In practice, I stopped myself from indulging too much in analysing individual transcripts. The ‘pool of meanings’ approach ensured that the analysis was on the basis of contrasting between various transcripts. If some individual’s utterance seemed to be different and special, I would first ensure the meaning of it was faithfully understood and interpreted. Then I placed it in the ‘pool of meanings’ and compared it with others, rather than focusing on a personal story.
In addition to the data collection, Säljö’s (1997, p.177) criticism, that it is problematic for phenomenographic researchers to choose to consider the “utterances from individuals made in specific situations and with varying motives” as indicative of conceptions, could be further minimised here following the collective-level analysis. Adawi et al. (2001, pp.19-20) contend that
[Säljö's criticism] seems to confuse the individual and the collective levels, which leads to an understanding that a phenomenographic analysis is an analysis of individual pieces of data, where it is in fact an analysis of a set of pieces of data at the collective level. It is the whole of the data material, generally interviews, that goes to make up the pool of meaning with which the researcher engages to analyse structure and meaning, […] not as a set of individuals but as a deliberately varied and holistic sample of the population of interest.
As stated, the emphasis of phenomenography lies in the collective mind.
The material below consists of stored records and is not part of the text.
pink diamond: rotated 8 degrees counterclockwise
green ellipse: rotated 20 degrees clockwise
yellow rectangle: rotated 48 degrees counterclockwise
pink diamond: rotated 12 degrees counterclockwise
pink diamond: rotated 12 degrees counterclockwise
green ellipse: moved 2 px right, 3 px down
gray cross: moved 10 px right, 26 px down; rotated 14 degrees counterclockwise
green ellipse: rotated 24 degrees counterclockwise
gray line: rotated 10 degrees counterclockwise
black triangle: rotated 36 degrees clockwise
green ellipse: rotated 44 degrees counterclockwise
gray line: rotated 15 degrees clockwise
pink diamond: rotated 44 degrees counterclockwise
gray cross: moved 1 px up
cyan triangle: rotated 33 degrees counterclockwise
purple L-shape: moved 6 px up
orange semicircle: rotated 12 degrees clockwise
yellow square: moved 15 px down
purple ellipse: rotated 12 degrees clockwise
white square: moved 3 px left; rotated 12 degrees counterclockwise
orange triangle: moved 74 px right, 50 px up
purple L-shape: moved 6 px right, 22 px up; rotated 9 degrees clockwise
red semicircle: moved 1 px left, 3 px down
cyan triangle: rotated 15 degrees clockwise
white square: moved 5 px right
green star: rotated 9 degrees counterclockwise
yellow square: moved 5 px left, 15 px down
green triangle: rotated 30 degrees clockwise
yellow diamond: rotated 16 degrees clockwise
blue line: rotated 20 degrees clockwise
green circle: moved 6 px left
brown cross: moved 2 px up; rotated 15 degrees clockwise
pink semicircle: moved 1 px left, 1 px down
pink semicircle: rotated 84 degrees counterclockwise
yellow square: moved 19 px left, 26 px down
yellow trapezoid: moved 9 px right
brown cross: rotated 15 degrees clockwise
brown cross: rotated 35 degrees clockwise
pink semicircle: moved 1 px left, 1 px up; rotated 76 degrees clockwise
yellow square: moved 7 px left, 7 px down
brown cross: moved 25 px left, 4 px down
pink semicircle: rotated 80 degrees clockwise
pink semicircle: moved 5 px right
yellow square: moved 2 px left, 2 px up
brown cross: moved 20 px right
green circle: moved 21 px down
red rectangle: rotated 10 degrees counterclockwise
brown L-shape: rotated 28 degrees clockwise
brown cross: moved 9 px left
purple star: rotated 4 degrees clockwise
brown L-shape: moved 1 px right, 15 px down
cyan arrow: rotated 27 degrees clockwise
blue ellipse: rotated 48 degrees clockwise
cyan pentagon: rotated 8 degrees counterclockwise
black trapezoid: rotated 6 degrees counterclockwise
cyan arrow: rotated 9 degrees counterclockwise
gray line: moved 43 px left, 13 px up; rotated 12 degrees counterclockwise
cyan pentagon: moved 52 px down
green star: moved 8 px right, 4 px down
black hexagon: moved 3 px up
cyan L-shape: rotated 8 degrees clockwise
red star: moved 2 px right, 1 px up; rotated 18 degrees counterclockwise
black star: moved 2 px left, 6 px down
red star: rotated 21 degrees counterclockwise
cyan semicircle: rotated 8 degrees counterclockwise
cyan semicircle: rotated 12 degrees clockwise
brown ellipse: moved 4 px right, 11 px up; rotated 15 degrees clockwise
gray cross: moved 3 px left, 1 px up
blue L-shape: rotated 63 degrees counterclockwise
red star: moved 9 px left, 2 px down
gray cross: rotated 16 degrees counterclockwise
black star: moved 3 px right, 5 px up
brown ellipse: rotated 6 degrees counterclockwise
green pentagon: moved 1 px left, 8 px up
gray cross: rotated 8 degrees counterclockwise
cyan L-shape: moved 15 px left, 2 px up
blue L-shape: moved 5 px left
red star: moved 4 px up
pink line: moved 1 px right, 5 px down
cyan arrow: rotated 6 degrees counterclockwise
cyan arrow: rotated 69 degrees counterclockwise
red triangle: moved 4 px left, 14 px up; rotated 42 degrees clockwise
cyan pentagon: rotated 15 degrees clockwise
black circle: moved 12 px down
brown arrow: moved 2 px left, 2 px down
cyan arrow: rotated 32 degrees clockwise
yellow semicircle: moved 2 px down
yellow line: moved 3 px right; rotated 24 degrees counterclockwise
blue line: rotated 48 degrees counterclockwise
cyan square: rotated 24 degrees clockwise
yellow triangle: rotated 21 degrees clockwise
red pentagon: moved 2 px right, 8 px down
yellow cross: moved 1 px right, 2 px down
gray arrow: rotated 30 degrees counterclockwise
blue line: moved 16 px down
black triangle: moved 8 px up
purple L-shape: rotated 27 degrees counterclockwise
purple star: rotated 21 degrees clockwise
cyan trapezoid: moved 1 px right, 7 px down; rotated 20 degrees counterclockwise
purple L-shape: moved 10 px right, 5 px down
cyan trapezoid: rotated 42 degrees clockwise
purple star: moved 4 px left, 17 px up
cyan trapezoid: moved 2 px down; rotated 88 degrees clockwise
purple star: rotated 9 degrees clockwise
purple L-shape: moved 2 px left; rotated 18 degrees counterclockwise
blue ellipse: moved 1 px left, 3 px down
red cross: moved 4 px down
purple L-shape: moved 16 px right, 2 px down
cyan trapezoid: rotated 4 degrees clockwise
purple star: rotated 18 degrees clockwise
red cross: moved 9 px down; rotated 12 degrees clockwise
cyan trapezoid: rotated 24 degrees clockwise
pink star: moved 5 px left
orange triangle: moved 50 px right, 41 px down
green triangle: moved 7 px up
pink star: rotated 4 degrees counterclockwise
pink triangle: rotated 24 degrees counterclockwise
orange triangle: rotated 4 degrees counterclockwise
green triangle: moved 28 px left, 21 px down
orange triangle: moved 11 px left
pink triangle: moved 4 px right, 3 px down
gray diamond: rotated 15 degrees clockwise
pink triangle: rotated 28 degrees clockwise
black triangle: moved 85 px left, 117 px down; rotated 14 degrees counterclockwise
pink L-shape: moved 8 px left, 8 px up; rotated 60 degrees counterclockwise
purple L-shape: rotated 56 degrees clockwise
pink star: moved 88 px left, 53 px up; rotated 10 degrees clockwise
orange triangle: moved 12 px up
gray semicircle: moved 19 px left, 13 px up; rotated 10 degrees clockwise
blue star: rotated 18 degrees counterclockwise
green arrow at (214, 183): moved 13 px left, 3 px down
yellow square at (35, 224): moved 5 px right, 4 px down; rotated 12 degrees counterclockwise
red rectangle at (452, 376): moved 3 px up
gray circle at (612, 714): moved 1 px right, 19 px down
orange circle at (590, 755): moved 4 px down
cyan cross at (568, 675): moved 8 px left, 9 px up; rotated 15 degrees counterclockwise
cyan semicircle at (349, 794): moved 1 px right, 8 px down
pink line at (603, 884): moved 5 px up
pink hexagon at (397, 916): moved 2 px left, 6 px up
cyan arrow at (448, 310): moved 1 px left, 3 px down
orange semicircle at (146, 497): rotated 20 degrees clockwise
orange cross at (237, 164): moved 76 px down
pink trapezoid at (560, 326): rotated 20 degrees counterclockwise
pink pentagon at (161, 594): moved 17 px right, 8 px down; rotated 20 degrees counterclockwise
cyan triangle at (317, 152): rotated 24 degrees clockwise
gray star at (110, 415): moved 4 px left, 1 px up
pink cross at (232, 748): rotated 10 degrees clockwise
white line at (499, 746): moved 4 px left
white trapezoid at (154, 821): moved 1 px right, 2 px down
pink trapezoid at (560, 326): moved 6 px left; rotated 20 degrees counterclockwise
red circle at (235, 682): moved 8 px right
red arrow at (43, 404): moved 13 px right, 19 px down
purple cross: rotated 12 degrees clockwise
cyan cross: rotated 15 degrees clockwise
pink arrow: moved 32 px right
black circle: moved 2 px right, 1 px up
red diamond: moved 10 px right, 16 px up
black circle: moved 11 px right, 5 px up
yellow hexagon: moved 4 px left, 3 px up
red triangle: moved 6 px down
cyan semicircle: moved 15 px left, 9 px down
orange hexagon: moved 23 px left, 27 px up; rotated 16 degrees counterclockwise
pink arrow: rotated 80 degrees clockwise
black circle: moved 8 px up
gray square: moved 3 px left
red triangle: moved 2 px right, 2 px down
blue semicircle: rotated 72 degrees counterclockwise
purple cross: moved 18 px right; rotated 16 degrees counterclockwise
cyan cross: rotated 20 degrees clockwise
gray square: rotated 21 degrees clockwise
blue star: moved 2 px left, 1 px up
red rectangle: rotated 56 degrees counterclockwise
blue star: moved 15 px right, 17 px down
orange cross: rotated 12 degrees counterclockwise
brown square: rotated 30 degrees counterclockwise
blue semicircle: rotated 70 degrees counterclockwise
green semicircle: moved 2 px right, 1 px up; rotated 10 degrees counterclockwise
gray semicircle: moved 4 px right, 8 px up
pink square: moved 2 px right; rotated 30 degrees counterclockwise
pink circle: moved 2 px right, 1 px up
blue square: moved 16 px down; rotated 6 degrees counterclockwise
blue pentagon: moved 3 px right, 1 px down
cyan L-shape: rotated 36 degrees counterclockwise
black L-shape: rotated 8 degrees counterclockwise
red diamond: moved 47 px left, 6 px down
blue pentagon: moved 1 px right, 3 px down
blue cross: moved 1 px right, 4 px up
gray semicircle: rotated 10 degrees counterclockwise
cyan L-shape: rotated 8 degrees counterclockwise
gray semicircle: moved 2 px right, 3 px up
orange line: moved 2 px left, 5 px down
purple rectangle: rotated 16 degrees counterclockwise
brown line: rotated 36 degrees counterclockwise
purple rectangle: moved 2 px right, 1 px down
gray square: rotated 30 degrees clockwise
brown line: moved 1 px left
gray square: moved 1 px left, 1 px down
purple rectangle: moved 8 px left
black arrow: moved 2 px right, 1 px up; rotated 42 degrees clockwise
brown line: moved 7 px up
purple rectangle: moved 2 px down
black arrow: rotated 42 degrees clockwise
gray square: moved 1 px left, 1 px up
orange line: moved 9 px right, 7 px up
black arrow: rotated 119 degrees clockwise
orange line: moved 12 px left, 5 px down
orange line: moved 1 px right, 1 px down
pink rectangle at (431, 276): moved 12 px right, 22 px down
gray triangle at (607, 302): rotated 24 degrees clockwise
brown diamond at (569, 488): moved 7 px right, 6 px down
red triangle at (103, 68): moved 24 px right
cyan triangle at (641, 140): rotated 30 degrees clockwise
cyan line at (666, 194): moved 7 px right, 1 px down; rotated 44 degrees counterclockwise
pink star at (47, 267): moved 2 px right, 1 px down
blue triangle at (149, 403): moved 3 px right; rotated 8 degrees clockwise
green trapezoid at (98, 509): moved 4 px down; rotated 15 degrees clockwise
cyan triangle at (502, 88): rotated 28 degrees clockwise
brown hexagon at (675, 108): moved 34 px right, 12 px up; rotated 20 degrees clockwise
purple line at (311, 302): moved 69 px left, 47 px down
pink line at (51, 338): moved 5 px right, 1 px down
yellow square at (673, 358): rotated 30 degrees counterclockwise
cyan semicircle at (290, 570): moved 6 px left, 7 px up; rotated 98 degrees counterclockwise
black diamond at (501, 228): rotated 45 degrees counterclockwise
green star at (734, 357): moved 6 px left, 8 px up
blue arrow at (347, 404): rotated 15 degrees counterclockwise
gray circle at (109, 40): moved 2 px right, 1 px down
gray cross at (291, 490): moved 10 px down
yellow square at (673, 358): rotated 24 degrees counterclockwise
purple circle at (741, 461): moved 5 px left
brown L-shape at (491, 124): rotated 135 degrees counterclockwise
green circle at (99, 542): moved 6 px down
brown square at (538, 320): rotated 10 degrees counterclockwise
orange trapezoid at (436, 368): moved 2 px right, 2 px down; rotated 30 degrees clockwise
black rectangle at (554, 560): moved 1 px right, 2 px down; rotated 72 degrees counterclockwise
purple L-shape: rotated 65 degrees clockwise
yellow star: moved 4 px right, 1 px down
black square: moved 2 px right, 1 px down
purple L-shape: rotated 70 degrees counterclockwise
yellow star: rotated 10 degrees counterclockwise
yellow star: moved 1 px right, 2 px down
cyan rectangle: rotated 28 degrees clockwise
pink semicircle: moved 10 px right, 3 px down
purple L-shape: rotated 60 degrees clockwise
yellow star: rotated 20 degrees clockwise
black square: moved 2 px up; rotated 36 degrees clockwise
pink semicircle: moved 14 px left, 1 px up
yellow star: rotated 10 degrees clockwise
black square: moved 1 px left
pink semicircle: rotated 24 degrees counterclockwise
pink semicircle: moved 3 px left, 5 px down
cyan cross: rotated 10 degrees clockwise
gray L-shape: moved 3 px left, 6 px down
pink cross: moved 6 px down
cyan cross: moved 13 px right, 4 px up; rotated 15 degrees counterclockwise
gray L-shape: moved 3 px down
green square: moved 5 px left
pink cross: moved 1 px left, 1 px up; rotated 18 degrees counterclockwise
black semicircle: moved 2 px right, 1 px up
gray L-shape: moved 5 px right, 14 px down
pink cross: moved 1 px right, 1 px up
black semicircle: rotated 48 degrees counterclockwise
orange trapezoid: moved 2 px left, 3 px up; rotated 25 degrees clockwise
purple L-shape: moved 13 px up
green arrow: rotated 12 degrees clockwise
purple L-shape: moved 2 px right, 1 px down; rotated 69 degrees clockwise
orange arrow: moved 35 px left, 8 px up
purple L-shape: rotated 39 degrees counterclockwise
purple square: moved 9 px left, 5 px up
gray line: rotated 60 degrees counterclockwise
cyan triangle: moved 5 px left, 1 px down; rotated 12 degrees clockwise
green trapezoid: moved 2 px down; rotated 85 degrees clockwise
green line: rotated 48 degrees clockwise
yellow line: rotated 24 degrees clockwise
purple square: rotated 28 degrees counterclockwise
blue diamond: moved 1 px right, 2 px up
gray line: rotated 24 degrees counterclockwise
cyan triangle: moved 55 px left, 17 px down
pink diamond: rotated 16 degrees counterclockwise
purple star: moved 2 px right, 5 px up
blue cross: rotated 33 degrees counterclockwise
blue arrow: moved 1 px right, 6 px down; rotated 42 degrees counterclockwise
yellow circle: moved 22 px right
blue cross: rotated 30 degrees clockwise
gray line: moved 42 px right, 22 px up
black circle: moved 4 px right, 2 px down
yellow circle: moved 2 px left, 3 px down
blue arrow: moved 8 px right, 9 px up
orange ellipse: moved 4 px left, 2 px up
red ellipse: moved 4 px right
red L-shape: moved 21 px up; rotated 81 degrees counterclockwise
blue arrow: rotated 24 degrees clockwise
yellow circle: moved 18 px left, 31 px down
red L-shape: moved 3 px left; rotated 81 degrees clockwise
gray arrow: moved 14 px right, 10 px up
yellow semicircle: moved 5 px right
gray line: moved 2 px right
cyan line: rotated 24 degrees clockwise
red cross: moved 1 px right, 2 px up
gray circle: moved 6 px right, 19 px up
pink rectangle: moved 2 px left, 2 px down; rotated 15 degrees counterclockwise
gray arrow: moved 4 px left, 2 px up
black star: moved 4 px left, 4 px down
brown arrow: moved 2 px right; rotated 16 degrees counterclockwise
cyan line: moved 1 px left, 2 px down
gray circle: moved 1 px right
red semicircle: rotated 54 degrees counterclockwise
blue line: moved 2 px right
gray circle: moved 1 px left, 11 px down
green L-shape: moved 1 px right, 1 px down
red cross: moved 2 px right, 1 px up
Phenomenographic researchers must not indulge in an individual’s world too much, rather it is the collective level that analysis should be carried out. Sandberg (1997, p.206) notes that a conception “cannot be seen in its entirety in data obtained from a single individual, but only in data obtained from several individuals”, and each individual can only “express some important aspect of the particular conception”. Even though some interviewees might not be able to articulate their ways of experiencing, the ultimate aim is the variation of conceptions among the group of students (Cope, 2000; Smith, 2010).